04.26.12 2:50 PM ET
What if Bernanke Was Always Less Aggressive Than We Thought?
One of the biggest questions in the economics blogosphere has been: "Why is the Federal Reserve repeating the same mistakes that Japan did even though its Chairman has blasted Japan for its own inaction in response to its economic crisis?"
Paul Krugman takes a stab at an answer in the New York Times Magazine. It contains a lot of analysis that will be familiar to those who have been following these debates since the Fed's second round of quantitative easing, but I want to focus on the part of the piece which really highlights how doomed we all were.
I had long assumed that the main problem facing the Federal Reserve and Ben Bernanke was the political pressures being arrayed against him: a Conservative movement and Congress that was prematurely calling for tighter money and a President who showed no interest in fighting aggressively for FOMC board members.
Yet Krugman cites a new study which suggests that Bernanke had moderated his stance long before the crisis even began:
Recently Laurence Ball of Johns Hopkins University made waves among monetary economists by looking through Fed minutes to determine how and when Ben Bernanke’s views changed. According to Ball, Bernanke’s big retreat from F.D.R.-like resolve happened way back in 2003, less than a year after he arrived at the Fed. That month, a Fed staff report rejected many of the ideas Bernanke previously supported — and ever since, Bernanke has spoken only of limited responses to the problem of the zero lower bound. What’s puzzling about this apparent conversion is the fact that while Bernanke may have been a newbie at the Fed, he was a towering figure in his field. Why should he have taken his cues from a staff report?

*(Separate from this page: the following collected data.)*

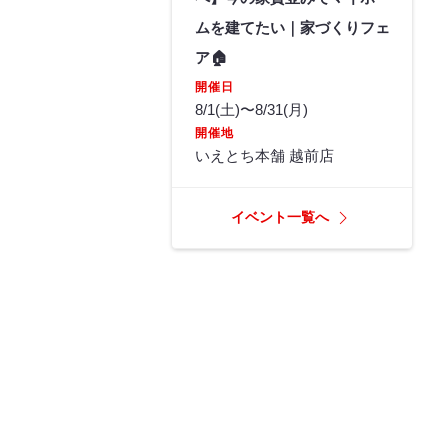
ムを建てたい｜家づくりフェ
ア🏠
開催日
8/1(土)〜8/31(月)
開催地
いえとち本舗 越前店
イベント一覧へ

Ball emphasizes both the pressures of groupthink and Bernanke’s shy personality. Without necessarily disagreeing, I’d point to a crucial difference between the policies Bernanke advocated in his pre-Fed days and the ones he has supported since 2003. His Fed-era policies aren’t simply less ambitious than those of his academic era; just as important, Chairman Bernanke’s policy menu, unlike Professor Bernanke’s proposals, has been set up so that the Fed can’t be blamed for failure.
Suppose, for example, that the Fed announces a higher inflation target. It might not work: markets might not consider the Fed’s proclamations credible and believe instead that no matter what the Fed says now, it will return to its traditional focus on price stability. So an attempt to raise expected inflation could lead to an embarrassing failure. When buying government bonds, on the other hand, the Fed can always claim that the policy worked, even if the economy does poorly, because it can insist that things would have been even worse without its actions. So by retreating to a narrow definition of the Fed’s role, Bernanke has also adopted a position that is much more comfortable for the Fed as an institution.
Back in 2000, Professor Bernanke warned against exactly this kind of retreat, harshly criticizing the Bank of Japan’s unwillingness to “try anything that isn’t absolutely guaranteed to work.” But within a year of his arrival at the Fed, he seemed to have been assimilated by the Fed Borg, like Capt. Jean-Luc Picard in a famous “Star Trek” episode, converted into a half-robot servant of a hive-mind.
I had thought that the obstacles to effective Fed policy began with the "Open Letter to Ben Bernanke" issued in November of 2010. It turns out that Bernanke was already moving towards a more limited role of what the Fed could do even earlier.
This is pretty remarkable stuff and raises a frightening question: if this is what happens to someone who used to espouse aggressive monetary policy, what will happen to someone more timid? It is highly unlike that a President Romney will reappoint Bernanke and its not clear Obama would either. How likely is it that the next Fed Chairman will be more likely to prematurely raise interest rates, no matter who controls the White House?